→ **WHAT TO WORK ON**
1. Please condense the paragraph of the Condorcet excerpt below that begins "At the end of his" into a short bulleted list that keeps its main facts.
2. Carry the Condorcet excerpt forward with a few more sentences, starting right after its final sentence.

→ **EXCERPT TO READ**
______

At the end of his “Esquisse”, Condorcet said that any person who has contributed to the progress of mankind to the best of his ability becomes immune to personal disaster and suffering. He knows that human progress is inevitable and can take comfort and courage from his inner picture of the epic march of mankind, through history, towards a better future.
Condorcet leaves his hiding place to spare his generous hostess
Shortly after Condorcet completed the “Esquisse”, he received a mysterious warning that soldiers of the Convention were on their way to inspect Madame Vernet’s house. Wishing to spare his generous hostess from danger, he disguised himself as well as he could and slipped past the portress. However, Condorcet had only gone a few steps outside the house when he was recognized by Madame Verdet’s cousin, who risked his life to guide Condorcet past the sentinels at the gates of Paris, and into the open country beyond.

______

→ **SOURCE DATA**
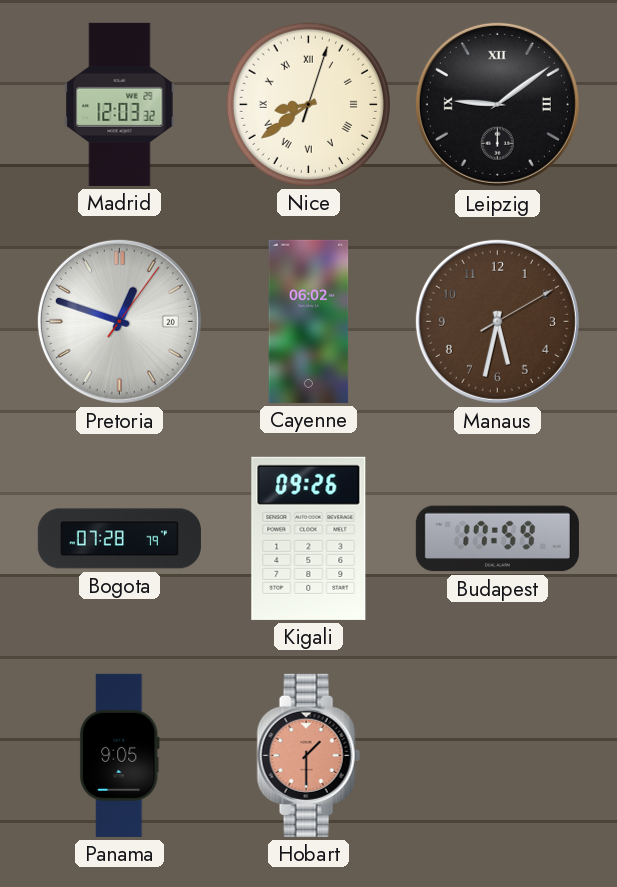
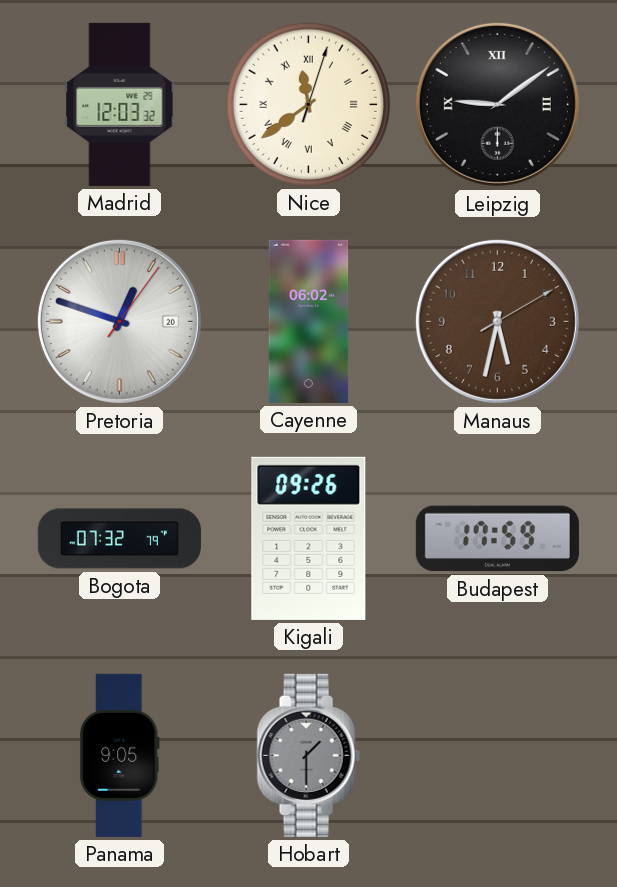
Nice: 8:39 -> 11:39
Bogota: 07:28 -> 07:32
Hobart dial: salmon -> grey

______

→ **FINAL ANSWERS**
1.
- At the end of the "Esquisse," Condorcet said that anyone who has helped the progress of mankind as well as possible becomes immune to personal disaster and suffering.
- Such a person knows that human progress is inevitable.
- He can draw comfort and courage from his inner picture of mankind's epic march through history toward a better future.

2.
Condorcet wandered for several days without food or shelter, hiding himself in quarries and thickets. Finally, on 27 March 1794, hunger forced him to enter a tavern at the village of Clamart, where he ordered an omelette. When asked how many eggs it should contain, the exhausted and starving philosopher replied without thinking, “twelve”. This reply, together with his appearance, excited suspicion. He was asked for his papers and, when it was found that he had none, soldiers were sent for and he was arrested. He was taken to a prison at Bourg-la-Reine, but he was so weak that he was unable to walk there, and had to be carried in a cart.
The next morning, Condorcet was found dead on the floor of his cell. The cause of his death is not known with certainty. It was listed in official documents as congestion sanguine, congestion of the blood but the real cause may have been cold, hunger, exhaustion or poison. Many historians believe that Condorcet was murdered by Robespierre’s agents, since he was so popular that a public execution would have been impossible.
After Condorcet’s death the currents of revolutionary politics shifted direction. Robespierre, the leader of the Terror, was himself soon arrested. The execution of Robespierre took place on 25 July 1794, only a few months after the death of Condorcet.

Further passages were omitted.